Взгляни, сколько всего намешала жажда роскоши, опустошительница суши и моря, – чтобы все прошло через одну глотку! Такие разные вещи и не могут соединяться воедино и, проглоченные, перевариваются плохо, потому что каждая действует по-своему. Неудивительно, что и болезни, вызываемые несовместимыми кушаньями, изменчивы и разнообразны, и еда, в которой насильно перемешаны противоположные по природе части, извергается наружу. Вот мы и болеем, как живем, – на множество ладов.

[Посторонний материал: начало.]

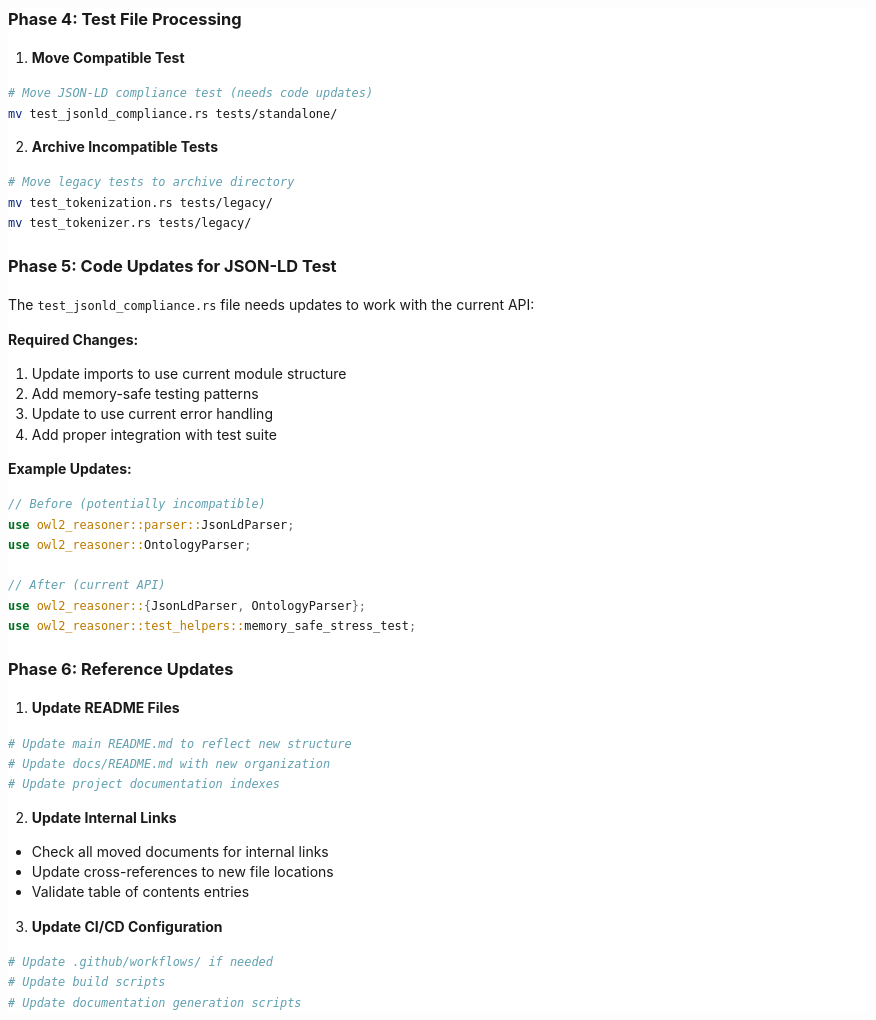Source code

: ### Phase 4: Test File Processing

1. **Move Compatible Test**
```bash
# Move JSON-LD compliance test (needs code updates)
mv test_jsonld_compliance.rs tests/standalone/
```

2. **Archive Incompatible Tests**
```bash
# Move legacy tests to archive directory
mv test_tokenization.rs tests/legacy/
mv test_tokenizer.rs tests/legacy/
```

### Phase 5: Code Updates for JSON-LD Test

The `test_jsonld_compliance.rs` file needs updates to work with the current API:

**Required Changes:**
1. Update imports to use current module structure
2. Add memory-safe testing patterns
3. Update to use current error handling
4. Add proper integration with test suite

**Example Updates:**
```rust
// Before (potentially incompatible)
use owl2_reasoner::parser::JsonLdParser;
use owl2_reasoner::OntologyParser;

// After (current API)
use owl2_reasoner::{JsonLdParser, OntologyParser};
use owl2_reasoner::test_helpers::memory_safe_stress_test;
```

### Phase 6: Reference Updates

1. **Update README Files**
```bash
# Update main README.md to reflect new structure
# Update docs/README.md with new organization
# Update project documentation indexes
```

2. **Update Internal Links**
- Check all moved documents for internal links
- Update cross-references to new file locations
- Validate table of contents entries

3. **Update CI/CD Configuration**
```bash
# Update .github/workflows/ if needed
# Update build scripts
# Update documentation generation scripts
```
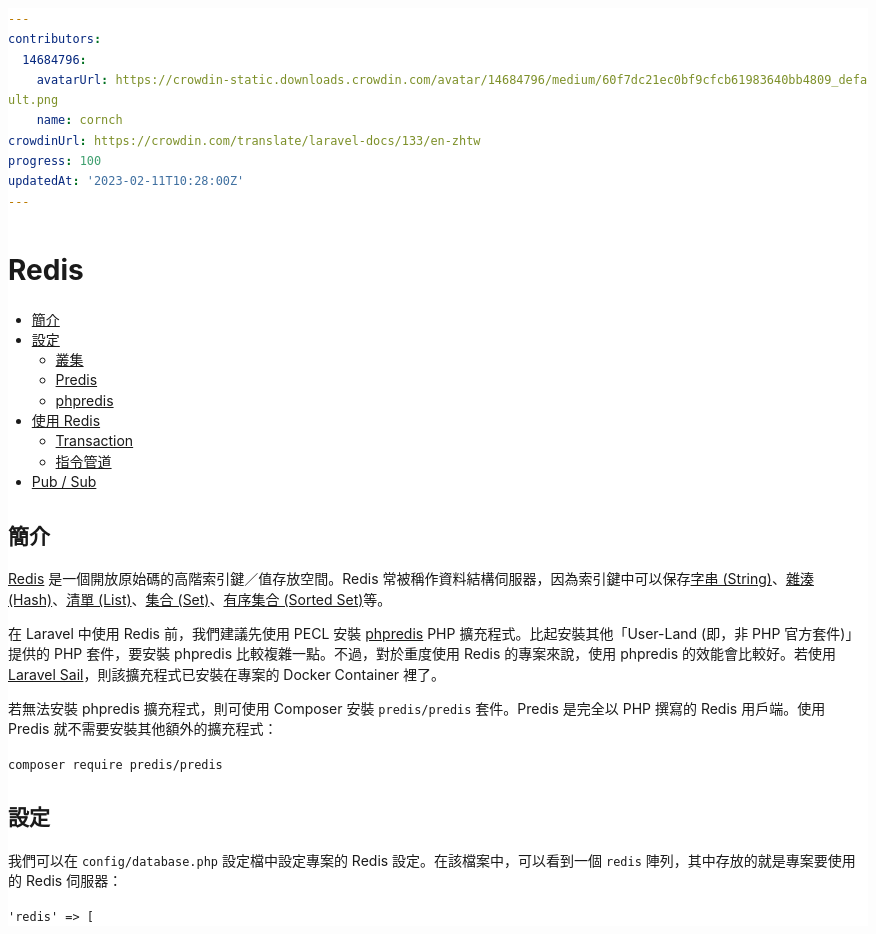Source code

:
 ```yaml
---
contributors:
  14684796:
    avatarUrl: https://crowdin-static.downloads.crowdin.com/avatar/14684796/medium/60f7dc21ec0bf9cfcb61983640bb4809_default.png
    name: cornch
crowdinUrl: https://crowdin.com/translate/laravel-docs/133/en-zhtw
progress: 100
updatedAt: '2023-02-11T10:28:00Z'
---
```


# Redis

- [簡介](#introduction)
- [設定](#configuration)
   - [叢集](#clusters)
   - [Predis](#predis)
   - [phpredis](#phpredis)
- [使用 Redis](#interacting-with-redis)
   - [Transaction](#transactions)
   - [指令管道](#pipelining-commands)
- [Pub / Sub](#pubsub)

<a name="introduction"></a>

## 簡介

[Redis](https://redis.io) 是一個開放原始碼的高階索引鍵／值存放空間。Redis 常被稱作資料結構伺服器，因為索引鍵中可以保存[字串 (String)](https://redis.io/topics/data-types#strings)、[雜湊 (Hash)](https://redis.io/topics/data-types#hashes)、[清單 (List)](https://redis.io/topics/data-types#lists)、[集合 (Set)](https://redis.io/topics/data-types#sets)、[有序集合 (Sorted Set)](https://redis.io/topics/data-types#sorted-sets)等。

在 Laravel 中使用 Redis 前，我們建議先使用 PECL 安裝 [phpredis](https://github.com/phpredis/phpredis) PHP 擴充程式。比起安裝其他「User-Land (即，非 PHP 官方套件)」提供的 PHP 套件，要安裝 phpredis 比較複雜一點。不過，對於重度使用 Redis 的專案來說，使用 phpredis 的效能會比較好。若使用 [Laravel Sail](/docs/{{version}}/sail)，則該擴充程式已安裝在專案的 Docker Container 裡了。

若無法安裝 phpredis 擴充程式，則可使用 Composer 安裝 `predis/predis` 套件。Predis 是完全以 PHP 撰寫的 Redis 用戶端。使用 Predis 就不需要安裝其他額外的擴充程式：

```shell
composer require predis/predis
```

<a name="configuration"></a>

## 設定

我們可以在 `config/database.php` 設定檔中設定專案的 Redis 設定。在該檔案中，可以看到一個 `redis` 陣列，其中存放的就是專案要使用的 Redis 伺服器：

    'redis' => [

Величайший врач Гиппократ, создатель этой науки, говорил, что у женщин не выпадают волосы и не болят ноги. Но вот они и волосы теряют, и ноги у них больные. Изменилась не природа женщины, а жизнь: уравнявшись с мужчинами распущенностью, они уравнялись с ними и болезнями. Женщины и полунощничают, и пьют столько же, состязаясь с мужчинами в количестве вина, так же изрыгают из утробы проглоченное насильно, вновь измеряют выпитое, все до капли выблевывая, и так же грызут снег, чтобы успокоить разбушевавшийся желудок. И в похоти они не уступают другому полу: рожденные терпеть, они (чтоб их погубили все боги и богини!) придумали такой извращенный род распутства, что сами спят с мужчинами, как мужчины.